N’ayez pas peur de vous ouvrir aux horizons de l’esprit et si vous recevez le don de la foi – parce que la foi est un don – n’ayez pas peur de vous ouvrir à la rencontre avec le Christ et d’approfondir la relation avec lui. La foi ne limite jamais le domaine de la raison, mais elle l’ouvre à une vision intégrale de l’homme et de la réalité, préservant du danger de réduire la personne à du « matériel humain ». Avec Jésus, les difficultés ne disparaissent pas mais s’affrontent différemment, sans peur, sans se mentir à soi ni aux autres ; elle s’affrontent avec la lumière et la force qui viennent de lui. Et on peut devenir, comme l’a dit Riccardo, des « acteurs de la charité intellectuelle » à partir de l’université elle-même, pour qu’elle soit un lieu de formation à la « sagesse » dans le sens le plus plein du terme, d’éducation intégrale de la personne. Dans cette perspective, l’université offre sa contribution particulière et indispensable au renouveau de la société.

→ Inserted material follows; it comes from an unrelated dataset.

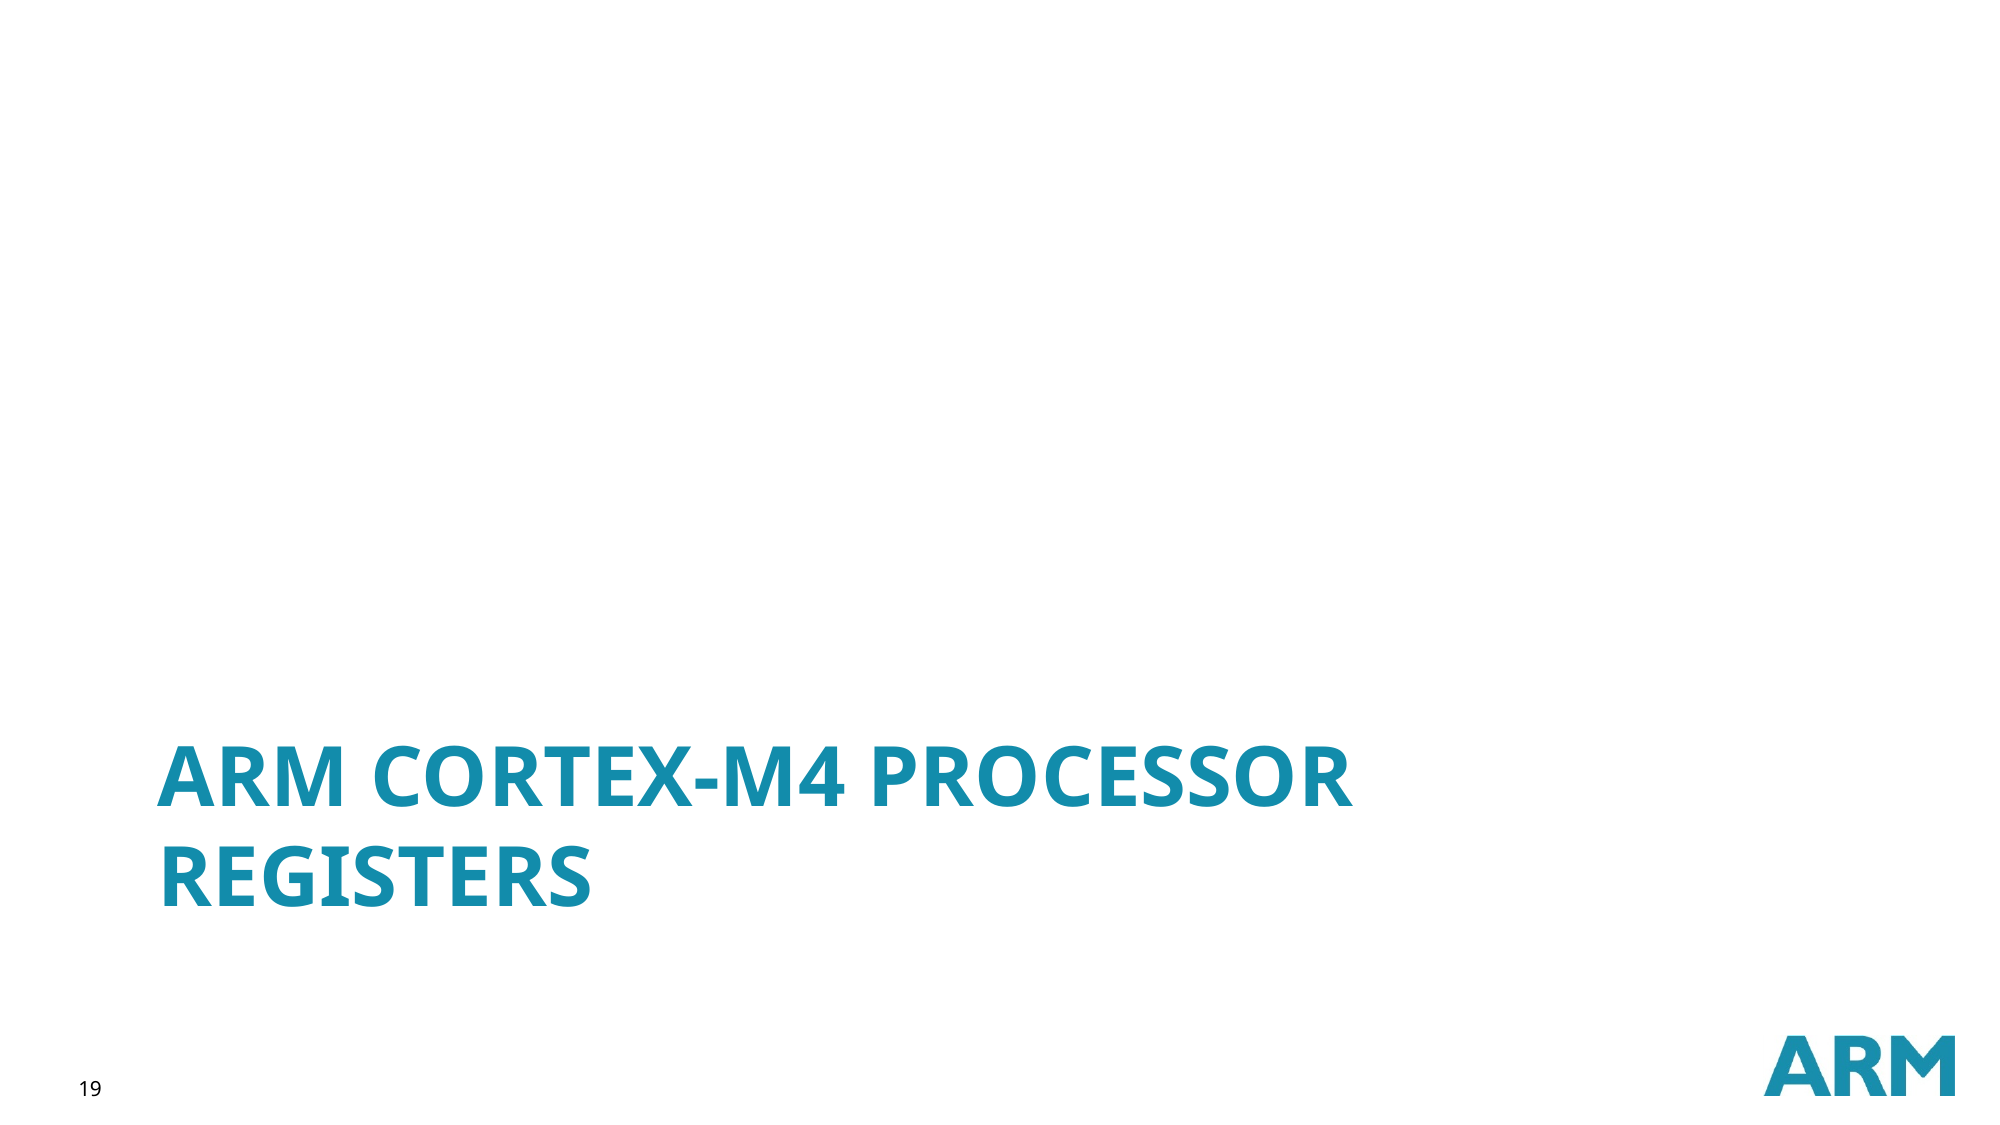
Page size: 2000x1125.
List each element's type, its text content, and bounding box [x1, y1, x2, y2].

picture [1763, 1035, 1955, 1096]
title ARM Cortex-M4 Processor Registers [157, 722, 1858, 947]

Et l’université peut aussi être le lieu où s’élabore la culture de la rencontre et de l’accueil des personnes de traditions culturelles et de religions différentes. Nour, qui vient de Syrie, a fait référence à la « peur » de l’occidental par rapport à l’étranger en ce qu’il pourrait « menacer la culture chrétienne de l’Europe ». À part le fait que la première menace contre la culture chrétienne de l’Europe vient justement de l’intérieur de l’Europe, la fermeture sur soi ou dans sa propre culture n’est jamais la voie pour redonner espérance et œuvrer pour un renouveau social et culturel. Une culture se consolide dans l’ouverture et dans la confrontation avec les autres cultures, pourvu qu’elle ait une conscience claire et mûre de ses propres principes et valeurs. J’encourage donc les enseignants et les étudiants à vivre l’université comme le lieu d’un vrai dialogue, qui n’aplatit pas les différences et ne les exaspère pas non plus, mais qui ouvre à une confrontation constructive. Nous sommes appelés à comprendre et à apprécier les valeurs de l’autre en dépassant les tentations de l’indifférence et de la peur. N’ayez jamais peur de la rencontre, du dialogue et de la confrontation.
Tout en avançant sur votre parcours d’enseignement et d’études à l’université, essayez de vous interroger : ma forme d’esprit est-elle en train de devenir plus individualiste ou plus solidaire ? Si elle est plus solidaire, c’est bon signe, parce que vous irez à contre-courant mais dans l’unique direction qui a un avenir et qui donne un avenir. La solidarité, non pas proclamée en paroles mais vécue concrètement, génère la paix et l’espérance pour chaque pays et pour le monde entier. Et vous, parce que vous travaillez et étudiez à l’université, vous avez la responsabilité de laisser une bonne empreinte dans l’histoire.
Je vous remercie de tout cœur pour cette rencontre et pour votre attention. Que l’espérance soit la lumière qui éclaire toujours vos études et votre engagement. Sur chacun de vous et sur vos familles, j’invoque la bénédiction du Seigneur.